TASK BRIEF
Copy the records below line for line without changing anything, and leave every picture out of your copy.

DATA RECORDS
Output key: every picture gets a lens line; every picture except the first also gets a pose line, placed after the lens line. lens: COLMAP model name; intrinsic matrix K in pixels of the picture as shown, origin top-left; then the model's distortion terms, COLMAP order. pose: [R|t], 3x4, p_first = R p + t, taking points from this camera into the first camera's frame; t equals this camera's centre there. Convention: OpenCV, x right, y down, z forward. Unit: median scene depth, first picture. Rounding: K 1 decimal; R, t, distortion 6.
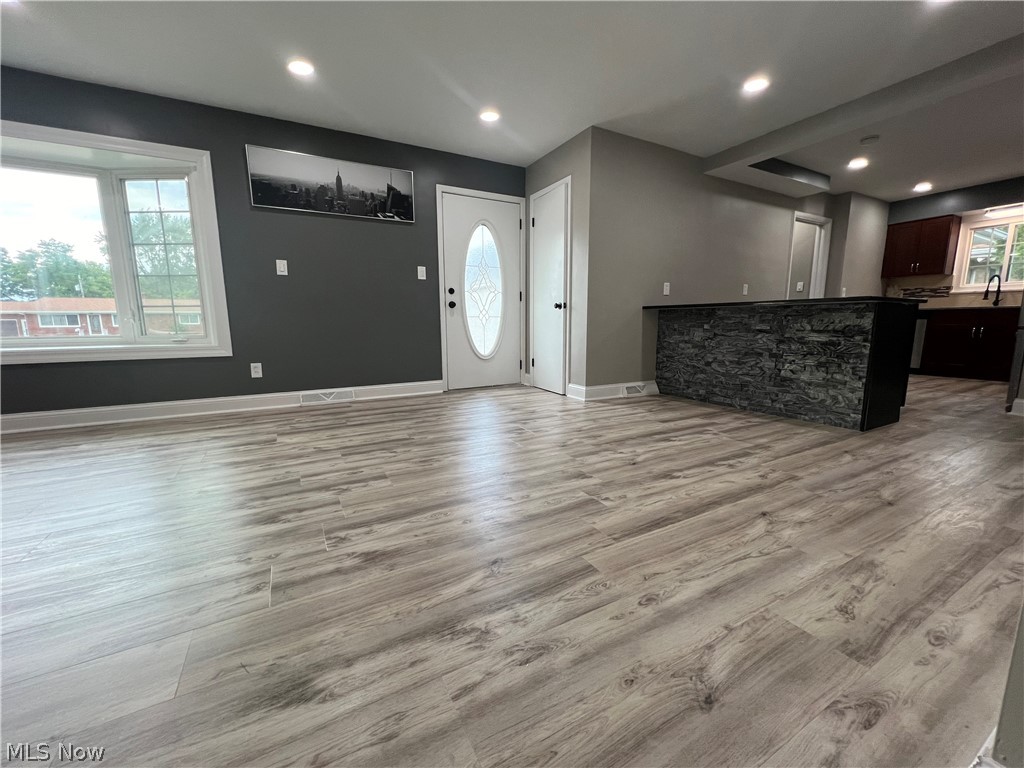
lens RADIAL K [[410.5, 0, 513.1], [0, 410.5, 385.2], [0, 0, 1]] dist [-0.001187, -0.000032]
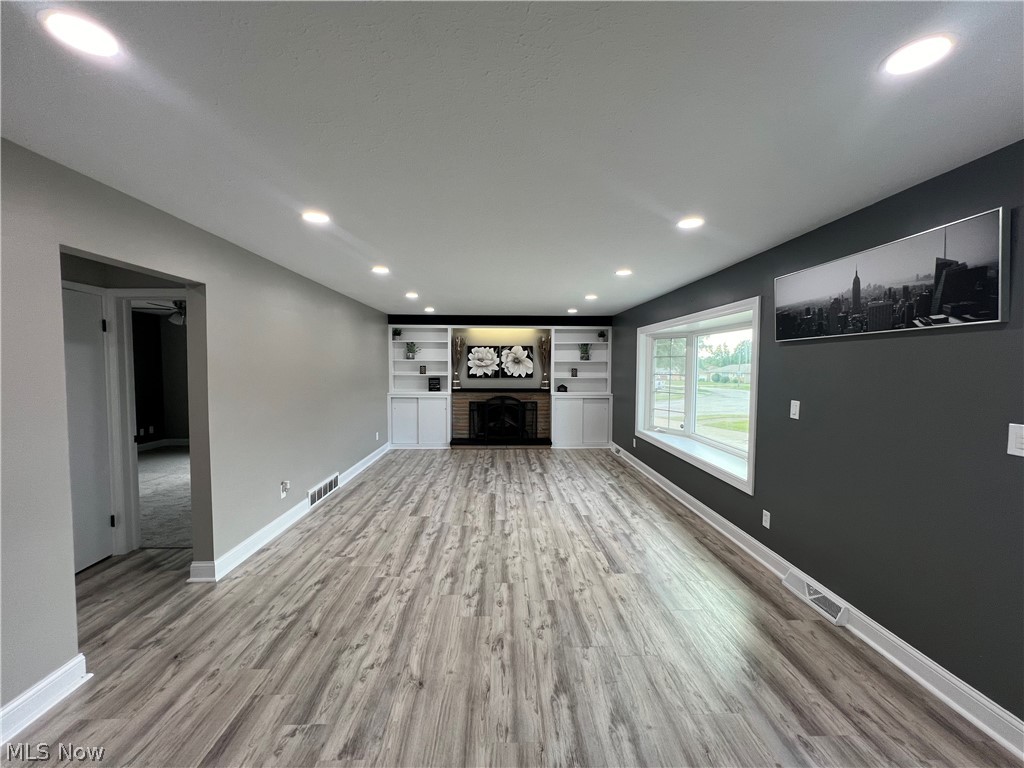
lens RADIAL K [[410.5, 0, 513.1], [0, 410.5, 385.2], [0, 0, 1]] dist [-0.001187, -0.000032]
pose [[-0.455291, 0.047986, -0.889049, 0.549782], [-0.142183, 0.981813, 0.125807, -0.487934], [0.878916, 0.183686, -0.440188, 1.176225]]
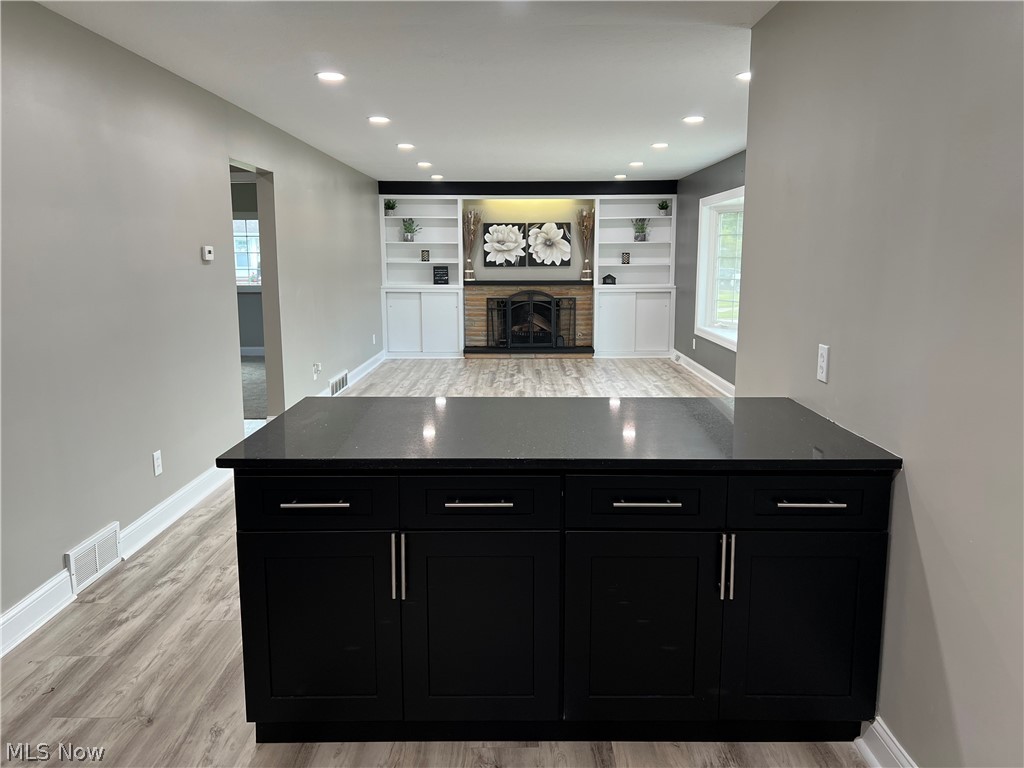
lens RADIAL K [[773.8, 0, 517.2], [0, 773.8, 382.5], [0, 0, 1]] dist [0.095428, -0.118362]
pose [[-0.486524, 0.147906, -0.861056, 1.716883], [-0.133231, 0.961478, 0.240435, -0.554128], [0.863449, 0.231697, -0.448077, 1.776450]]
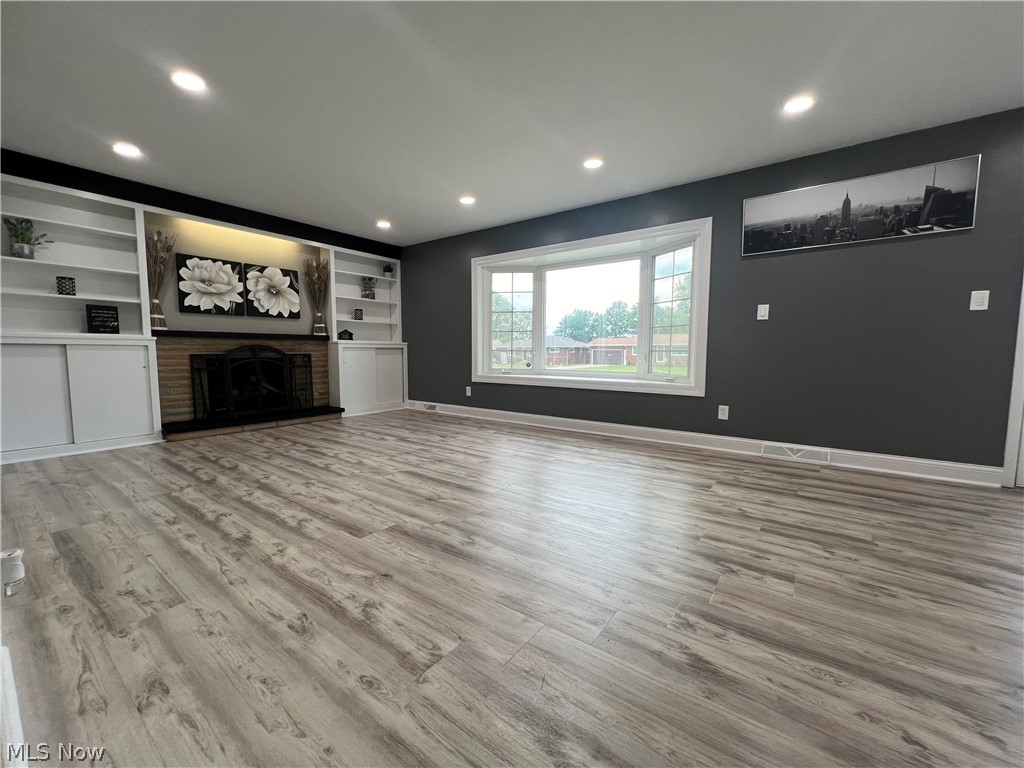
lens RADIAL K [[410.5, 0, 513.1], [0, 410.5, 385.2], [0, 0, 1]] dist [-0.001187, -0.000032]
pose [[0.416162, 0.084003, -0.905402, 0.117395], [-0.149484, 0.988496, 0.023004, -0.067037], [0.896919, 0.125770, 0.423931, 0.105202]]
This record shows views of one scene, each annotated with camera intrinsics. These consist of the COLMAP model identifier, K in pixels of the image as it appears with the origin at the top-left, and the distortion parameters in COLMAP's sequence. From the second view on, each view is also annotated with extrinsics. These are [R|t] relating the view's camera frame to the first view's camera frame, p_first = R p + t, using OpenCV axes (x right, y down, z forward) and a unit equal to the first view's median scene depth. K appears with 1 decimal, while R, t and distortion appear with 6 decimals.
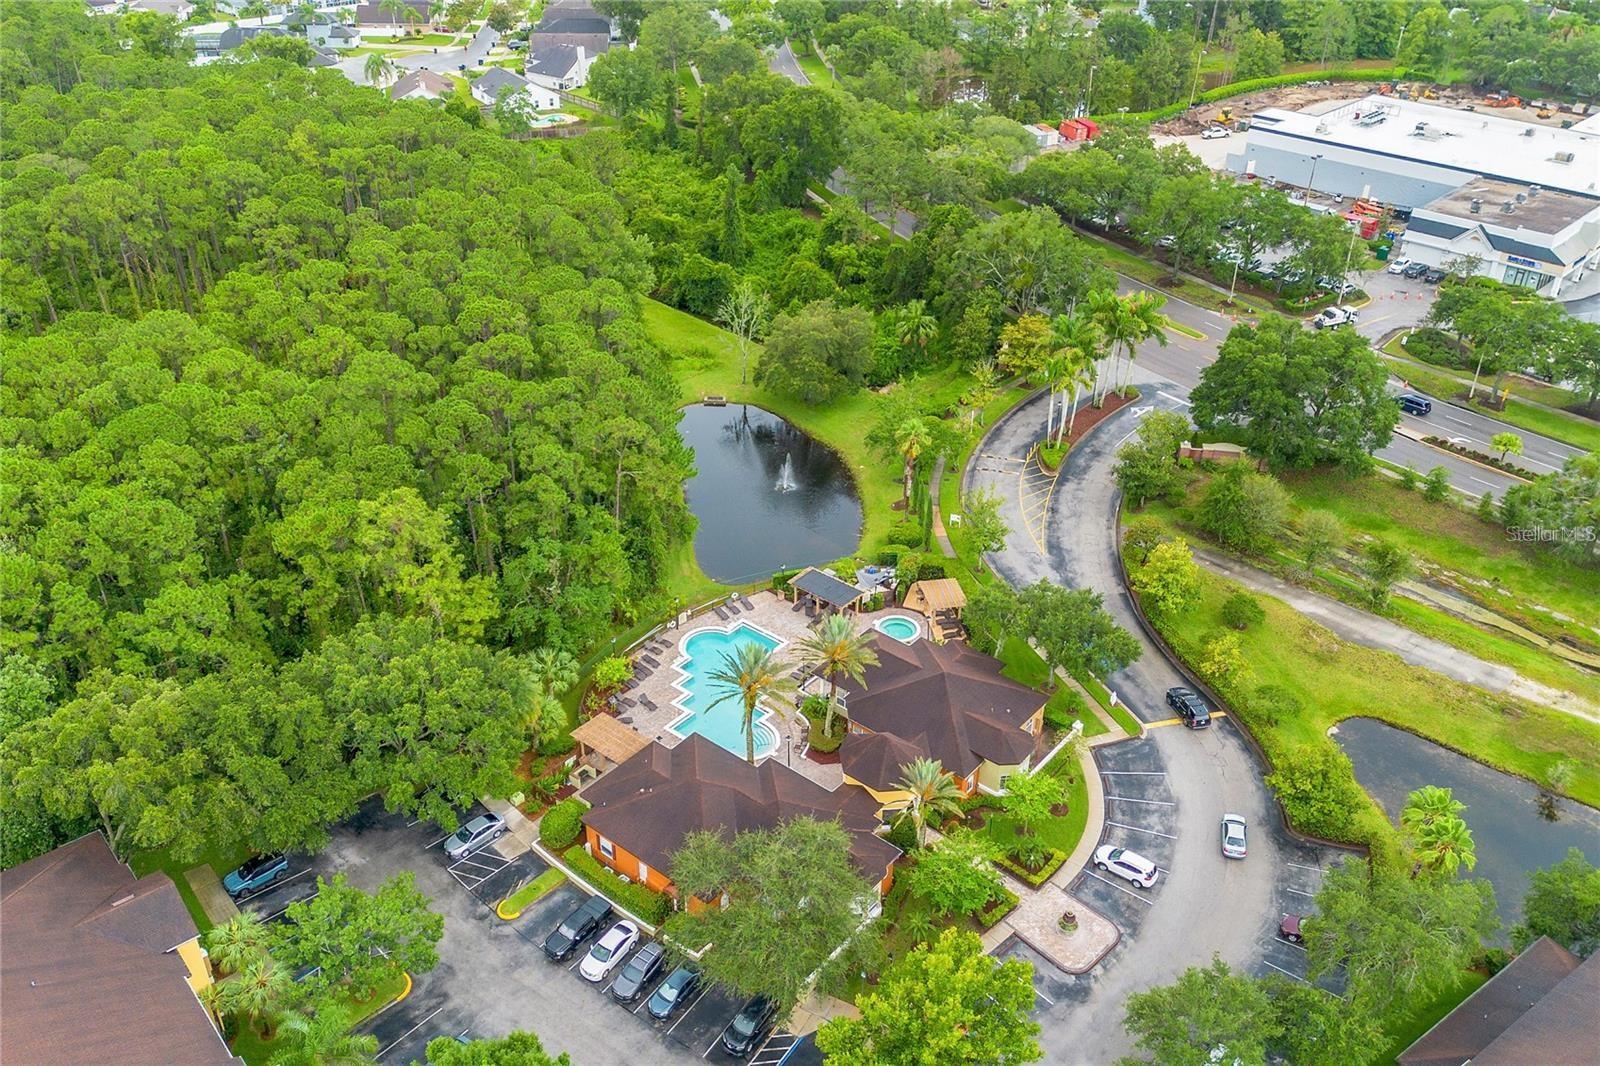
lens RADIAL K [[1331.1, 0, 800.0], [0, 1331.1, 533.0], [0, 0, 1]] dist [0.107220, -0.137595]
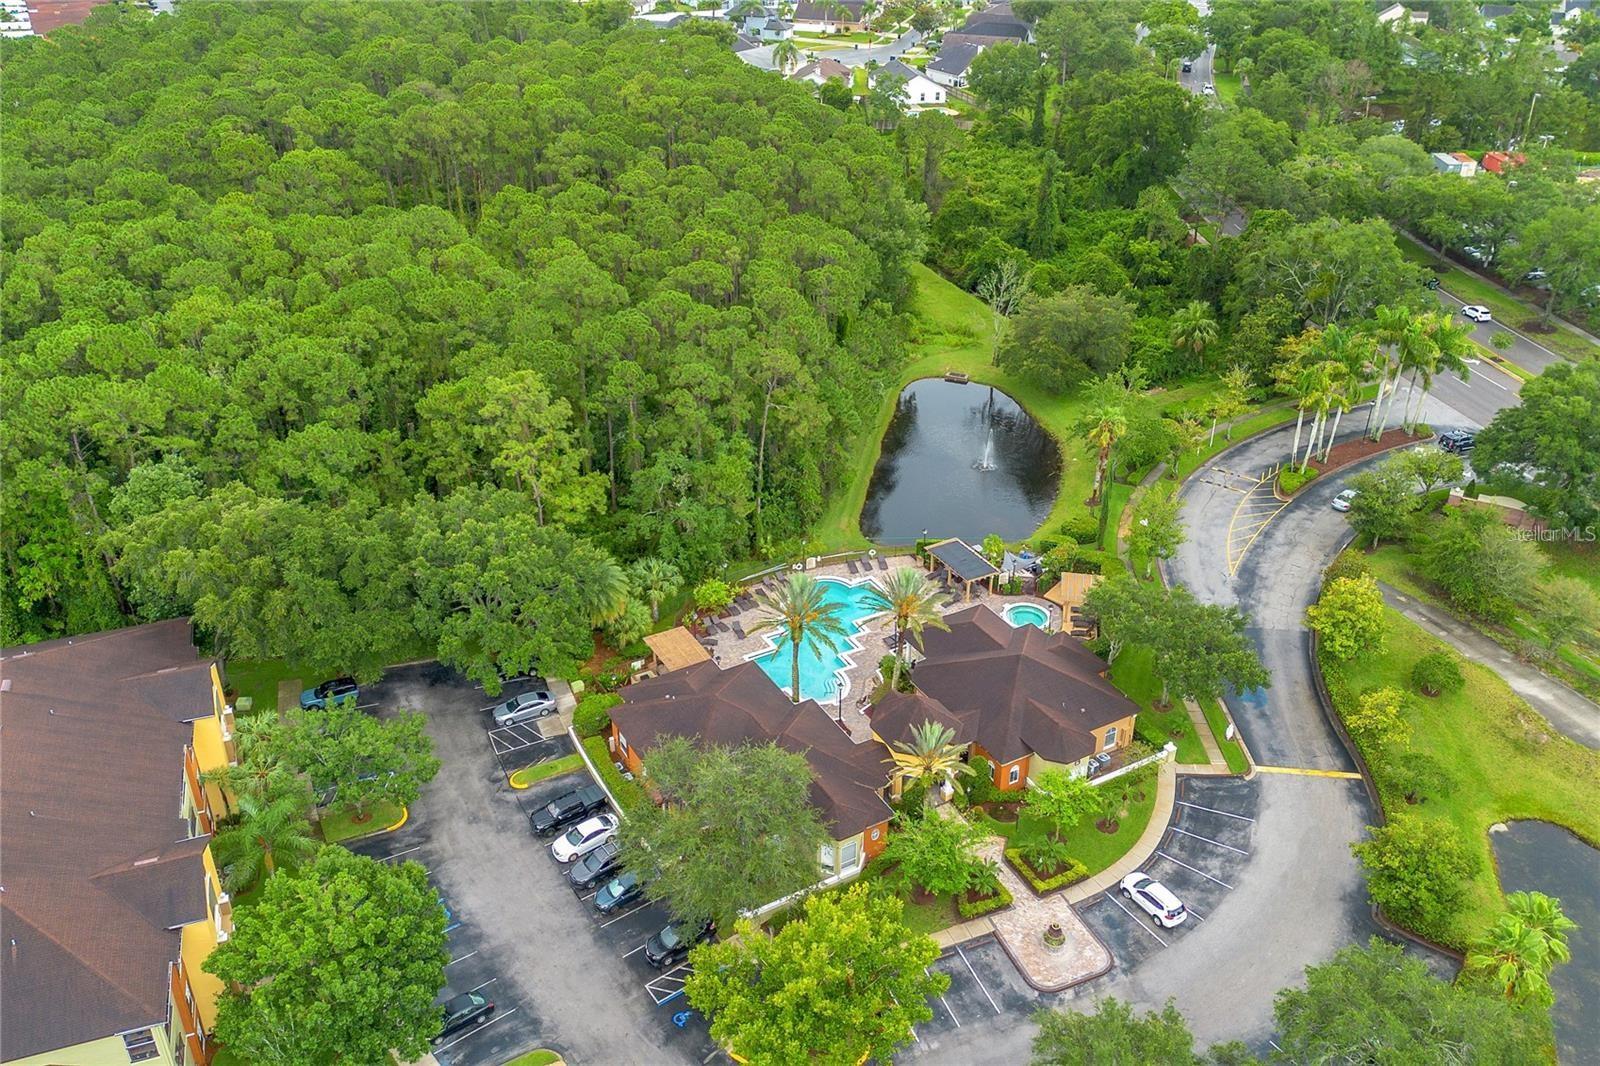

RESPONSE TO THE EXERCISE
Output key: every picture gets a lens line; every picture except the first also gets a pose line, placed after the lens line. lens: COLMAP model name; intrinsic matrix K in pixels of the picture as shown, origin top-left; then the model's distortion terms, COLMAP order. pose: [R|t], 3x4, p_first = R p + t, taking points from this camera into the first camera's frame; t equals this camera's centre there. Convention: OpenCV, x right, y down, z forward. Unit: median scene depth, first picture. Rounding: K 1 decimal; R, t, distortion 6.
lens RADIAL K [[410.5, 0, 513.1], [0, 410.5, 385.2], [0, 0, 1]] dist [-0.001187, -0.000032]
lens RADIAL K [[410.5, 0, 513.1], [0, 410.5, 385.2], [0, 0, 1]] dist [-0.001187, -0.000032]
pose [[-0.455291, 0.047986, -0.889049, 0.549782], [-0.142183, 0.981813, 0.125807, -0.487934], [0.878916, 0.183686, -0.440188, 1.176225]]
lens RADIAL K [[773.8, 0, 517.2], [0, 773.8, 382.5], [0, 0, 1]] dist [0.095428, -0.118362]
pose [[-0.486524, 0.147906, -0.861056, 1.716883], [-0.133231, 0.961478, 0.240435, -0.554128], [0.863449, 0.231697, -0.448077, 1.776450]]
lens RADIAL K [[410.5, 0, 513.1], [0, 410.5, 385.2], [0, 0, 1]] dist [-0.001187, -0.000032]
pose [[0.416162, 0.084003, -0.905402, 0.117395], [-0.149484, 0.988496, 0.023004, -0.067037], [0.896919, 0.125770, 0.423931, 0.105202]]
This record shows views of one scene, each annotated with camera intrinsics. These consist of the COLMAP model identifier, K in pixels of the image as it appears with the origin at the top-left, and the distortion parameters in COLMAP's sequence. From the second view on, each view is also annotated with extrinsics. These are [R|t] relating the view's camera frame to the first view's camera frame, p_first = R p + t, using OpenCV axes (x right, y down, z forward) and a unit equal to the first view's median scene depth. K appears with 1 decimal, while R, t and distortion appear with 6 decimals.
lens RADIAL K [[1331.1, 0, 800.0], [0, 1331.1, 533.0], [0, 0, 1]] dist [0.107220, -0.137595]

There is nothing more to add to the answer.